“We’re actually going to have some live stuff,” explained President Obama, “instead of some virtual stuff.”
On that plucky note, Obama essentially ended the first open, democratically operated virtual town hall in White House history, turning his attention to a small crowd assembled in the East Room. Thursday’s town hall drew swift and divergent reactions, but few observers noted how the gathering actually contained two completely distinct events.
The “live stuff,” to use the president’s taxonomy, was an entirely routine presidential meet-and-greet with supporters. Five questions were chosen randomly, but they were all drawn from a screened pool of friendly faces. One questioner was invited by the DNC; another by a union that endorsed Obama; another said that he served on Obama’s education-platform committee. And so on. For such guests, these kind of events are usually seducing or intimidating–earnest people can easily become props.
There was a second event in the East Room, however, just before those invited guests asked their questions. Six random people–who had not been vetted and had no idea that the questions that they calmly posed at home would reach the president–suddenly found their voices amplified in Washington. Not because they were handpicked for a White House event, or because they finagled tickets to a rare presidential visit, but because their questions drew thousands of votes from fellow citizens. The “virtual stuff” did not stop at empowering only those six voices, either.
“Open for Questions,” an innovative, potentially combustible experiment with interactive government, sparked a rolling, two-day national debate about the economic issues facing the nation. Over 92,000 people generated roughly 100,000 questions. The depth of participation was staggering: visitors voted for over twenty-five questions on average, suggesting participants wanted to listen to each other, not simply be heard. People even debated the administration’s attempt to define the category of the “economy,” rallying behind questions criticizing the war on drugs by casting it as an economic issue.
While the town hall did not break major “news,” in the conventional sense, it clearly operated on a wider axis than traditional White House events.

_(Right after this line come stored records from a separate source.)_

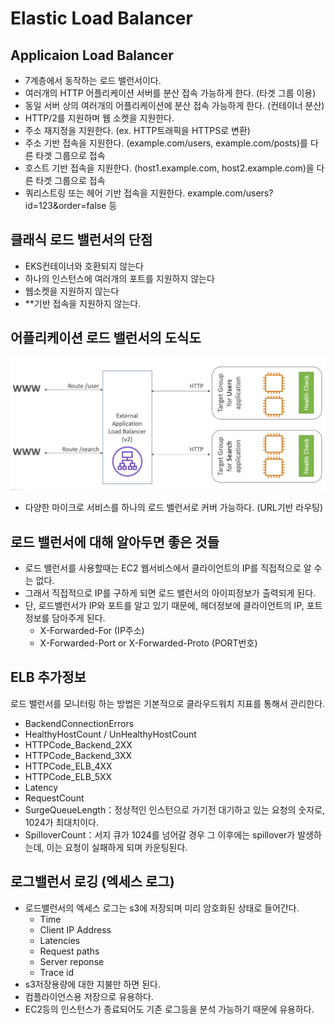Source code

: # Elastic Load Balancer

## Applicaion Load Balancer

- 7계층에서 동작하는 로드 밸런서이다.
- 여러개의 HTTP 어플리케이션 서버를 분산 접속 가능하게 한다. (타겟 그룹 이용)
- 동일 서버 상의 여러개의 어플리케이션에 분산 접속 가능하게 한다. (컨테이너 분산)
- HTTP/2를 지원하며 웹 소켓을 지원한다.
- 주소 재지정을 지원한다. (ex. HTTP트래픽을 HTTPS로 변환)
- 주소 기반 접속을 지원한다. (example.com/users, example.com/posts)를 다른 타겟 그룹으로 접속
- 호스트 기반 접속을 지원한다. (host1.example.com, host2.example.com)을 다른 타겟 그룹으로 접속
- 쿼리스트링 또는 헤어 기반 접속을 지원한다. example.com/users?id=123&order=false 등

## 클래식 로드 밸런서의 단점

- EKS컨테이너와 호환되지 않는다
- 하나의 인스턴스에 여러개의 포트를 지원하지 않는다
- 웹소켓을 지원하지 않는다
- \*\*기반 접속을 지원하지 않는다.

## 어플리케이션 로드 밸런서의 도식도

![images/elb/1.png](images/elb/1.png)

- 다양한 마이크로 서비스를 하나의 로드 밸런서로 커버 가능하다. (URL기반 라우팅)

## 로드 밸런서에 대해 알아두면 좋은 것들

- 로드 밸런서를 사용할때는 EC2 웹서비스에서 클라이언트의 IP를 직접적으로 알 수는 없다.
- 그래서 직접적으로 IP를 구하게 되면 로드 밸런서의 아이피정보가 출력되게 된다.
- 단, 로드밸런서가 IP와 포트를 알고 있기 때문에, 헤더정보에 클라이언트의 IP, 포트정보를 담아주게 된다.
  - X-Forwarded-For (IP주소)
  - X-Forwarded-Port or X-Forwarded-Proto (PORT번호)

## ELB 추가정보

로드 밸런서를 모니터링 하는 방법은 기본적으로 클라우드워치 지표를 통해서 관리한다.

- BackendConnectionErrors
- HealthyHostCount / UnHealthyHostCount
- HTTPCode_Backend_2XX
- HTTPCode_Backend_3XX
- HTTPCode_ELB_4XX
- HTTPCode_ELB_5XX
- Latency
- RequestCount
- SurgeQueueLength：정상적인 인스턴으로 가기전 대기하고 있는 요청의 숫자로, 1024가 최대치이다.
- SpilloverCount：서지 큐가 1024를 넘어갈 경우 그 이후에는 spillover가 발생하는데, 이는 요청이 실패하게 되며 카운팅된다.

## 로그밸런서 로깅 (엑세스 로그)

- 로드밸런서의 엑세스 로그는 s3에 저장되며 미리 암호화된 상태로 들어간다.
  - Time
  - Client IP Address
  - Latencies
  - Request paths
  - Server reponse
  - Trace id
- s3저장용량에 대한 지불만 하면 된다.
- 컴플라이언스용 저장으로 유용하다.
- EC2등의 인스턴스가 종료되어도 기존 로그등을 분석 가능하기 때문에 유용하다.
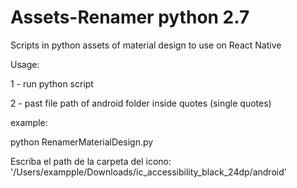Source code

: # Assets-Renamer python 2.7
Scripts in python assets of material design to use on React Native


Usage:

1 - run python script 

2 - past file path of android folder inside quotes (single quotes)

example:

python RenamerMaterialDesign.py

Escriba el path de la carpeta del icono: '/Users/exampple/Downloads/ic_accessibility_black_24dp/android'

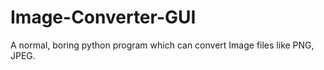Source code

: # Image-Converter-GUI
A normal, boring python program which can convert Image files like PNG, JPEG. 
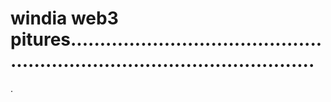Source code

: # windia web3 pitures...............................................................................................
.
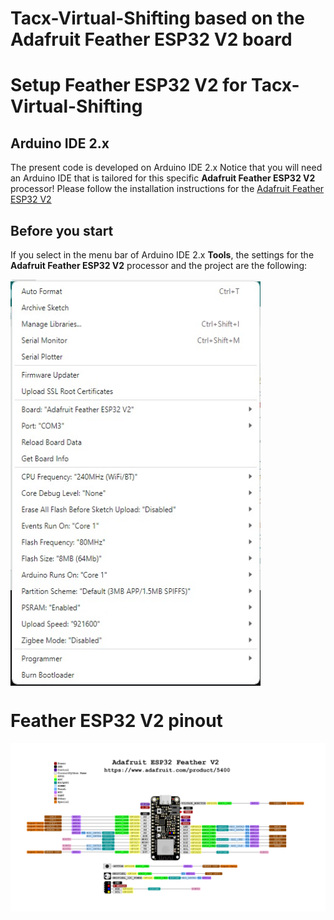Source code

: # Tacx-Virtual-Shifting based on the Adafruit Feather ESP32 V2 board

# Setup Feather ESP32 V2 for Tacx-Virtual-Shifting

## Arduino IDE 2.x
The present code is developed on Arduino IDE 2.x Notice that you will need an Arduino IDE that is tailored for this specific <b>Adafruit Feather ESP32 V2</b> processor! Please follow the installation instructions for the [Adafruit Feather ESP32 V2](https://learn.adafruit.com/adafruit-esp32-feather-v2/arduino-ide-setup)<br>

## Before you start
If you select in the menu bar of Arduino IDE 2.x <b>Tools</b>, the settings for the <b>Adafruit Feather ESP32 V2</b> processor and the project are the following:
<p align=center>
<img src="../media/Feather_ESP32_V2_Tools_Settings.jpg" align="left" width="400" height="650" alt="Feather ESP32 V2 Tools Menu">
</p>
<br clear="left">

# Feather ESP32 V2 pinout

<img src="../media/adafruit_products_Adafruit_ESP32_Feather_V2_Pinout.png"  alt="Feather ESP32 V2 pinout">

Take healthcare, for example. The administration only talks about employer-based reforms, and so far, the Washington press corps has accepted those boundaries. In the president’s first two press conferences, there was not a single question on popular proposals for single-payer healthcare. Many citizens, however, are still wondering if the United States will adopt “a universal healthcare system, like many European countries,” as a Californian named Richard wrote, in what became the most popular health care question on WhiteHouse.gov. (A single-payer query was also one of the most popular questions according to citizen votes at Ask The President, a similar, independent portal backed by The Nation, the Washington Times and Personal Democracy Forum.) In response, Obama argued that the United States can pursue universal healthcare without abandoning employer-based healthcare. “I don’t think the best way to fix our healthcare system is to suddenly completely scrap what everybody is accustomed to,” he said, “and the vast majority of people already have [employer healthcare].”